The bad decision that sticks out the most in my mind was the time I went coyote hunting with my friends Josh and Blaine. They were twins, but they tended to be like the little angel on one shoulder and the little devil on the other in the cartoons. Josh was usually the voice of reason and responsibility, and Blaine was normally the one saying, “you only live once.”
But that morning as we blazed down a two-track in the Gas Hills in my Ford Ranger, it was Josh who was urging me on. We had seen a coyote across the prairie, and we were trying to cut it off at the pass. Every so often, a snow drift crossed the road, and the Ranger would cut right through that snow in a shower of white. But there was what looked like a bigger drift in the road ahead. Josh said, “just gun it, and you’ll be fine.”

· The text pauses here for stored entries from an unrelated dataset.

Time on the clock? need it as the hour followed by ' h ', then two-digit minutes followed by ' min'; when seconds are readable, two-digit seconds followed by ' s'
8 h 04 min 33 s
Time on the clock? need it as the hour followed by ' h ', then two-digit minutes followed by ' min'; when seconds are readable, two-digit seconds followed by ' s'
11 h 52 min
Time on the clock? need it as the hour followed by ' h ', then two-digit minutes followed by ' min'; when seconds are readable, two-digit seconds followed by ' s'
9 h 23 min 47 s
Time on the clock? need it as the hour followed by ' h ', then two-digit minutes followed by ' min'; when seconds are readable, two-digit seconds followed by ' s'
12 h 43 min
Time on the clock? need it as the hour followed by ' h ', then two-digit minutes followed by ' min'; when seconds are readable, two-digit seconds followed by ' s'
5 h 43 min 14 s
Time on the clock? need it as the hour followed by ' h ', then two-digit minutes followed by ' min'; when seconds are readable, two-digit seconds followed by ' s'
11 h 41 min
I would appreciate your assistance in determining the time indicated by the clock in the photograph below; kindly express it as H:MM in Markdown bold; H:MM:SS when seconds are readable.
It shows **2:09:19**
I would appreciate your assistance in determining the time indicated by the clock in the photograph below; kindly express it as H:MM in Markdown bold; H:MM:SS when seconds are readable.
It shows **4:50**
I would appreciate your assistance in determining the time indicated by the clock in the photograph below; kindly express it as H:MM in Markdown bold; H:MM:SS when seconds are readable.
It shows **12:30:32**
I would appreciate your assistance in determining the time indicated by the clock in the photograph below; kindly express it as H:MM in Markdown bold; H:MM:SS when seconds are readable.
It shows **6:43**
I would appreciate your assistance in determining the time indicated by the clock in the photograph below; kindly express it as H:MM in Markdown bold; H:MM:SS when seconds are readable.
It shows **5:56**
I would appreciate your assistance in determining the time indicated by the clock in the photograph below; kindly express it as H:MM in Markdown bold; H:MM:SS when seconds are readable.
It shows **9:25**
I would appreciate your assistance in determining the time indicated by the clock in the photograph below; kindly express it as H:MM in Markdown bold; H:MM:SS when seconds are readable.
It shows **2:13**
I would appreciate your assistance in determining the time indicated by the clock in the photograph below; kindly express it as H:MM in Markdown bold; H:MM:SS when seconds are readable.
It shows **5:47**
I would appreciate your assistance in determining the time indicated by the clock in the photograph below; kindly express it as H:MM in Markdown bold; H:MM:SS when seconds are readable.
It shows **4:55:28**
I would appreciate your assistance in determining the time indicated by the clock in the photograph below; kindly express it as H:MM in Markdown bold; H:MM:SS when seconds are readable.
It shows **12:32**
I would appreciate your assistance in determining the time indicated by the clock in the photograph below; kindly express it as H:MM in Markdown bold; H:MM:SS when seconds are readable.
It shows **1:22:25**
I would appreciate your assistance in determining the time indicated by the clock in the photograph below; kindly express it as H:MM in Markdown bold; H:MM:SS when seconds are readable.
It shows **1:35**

But it wasn’t a drift. There was a drift there, sure, but it was hiding the ditch behind it. A big ditch. Big enough that when we went into it, the entire truck fit between the sides. It didn’t fit well, though. There was some damage. OK, there was a lot of damage. And not just to the truck. Blaine was in the back seat, and when we hit the far side of the ditch, he rocked forward. When we launched back out, he rocked back, and his head turned my back window into tiny pebbles of safety glass. But he was still yelling, ‘Go, go, go! We can still catch him!”
Yeah, I’m a little worried about the trouble my boy is likely to get into with his Tacoma.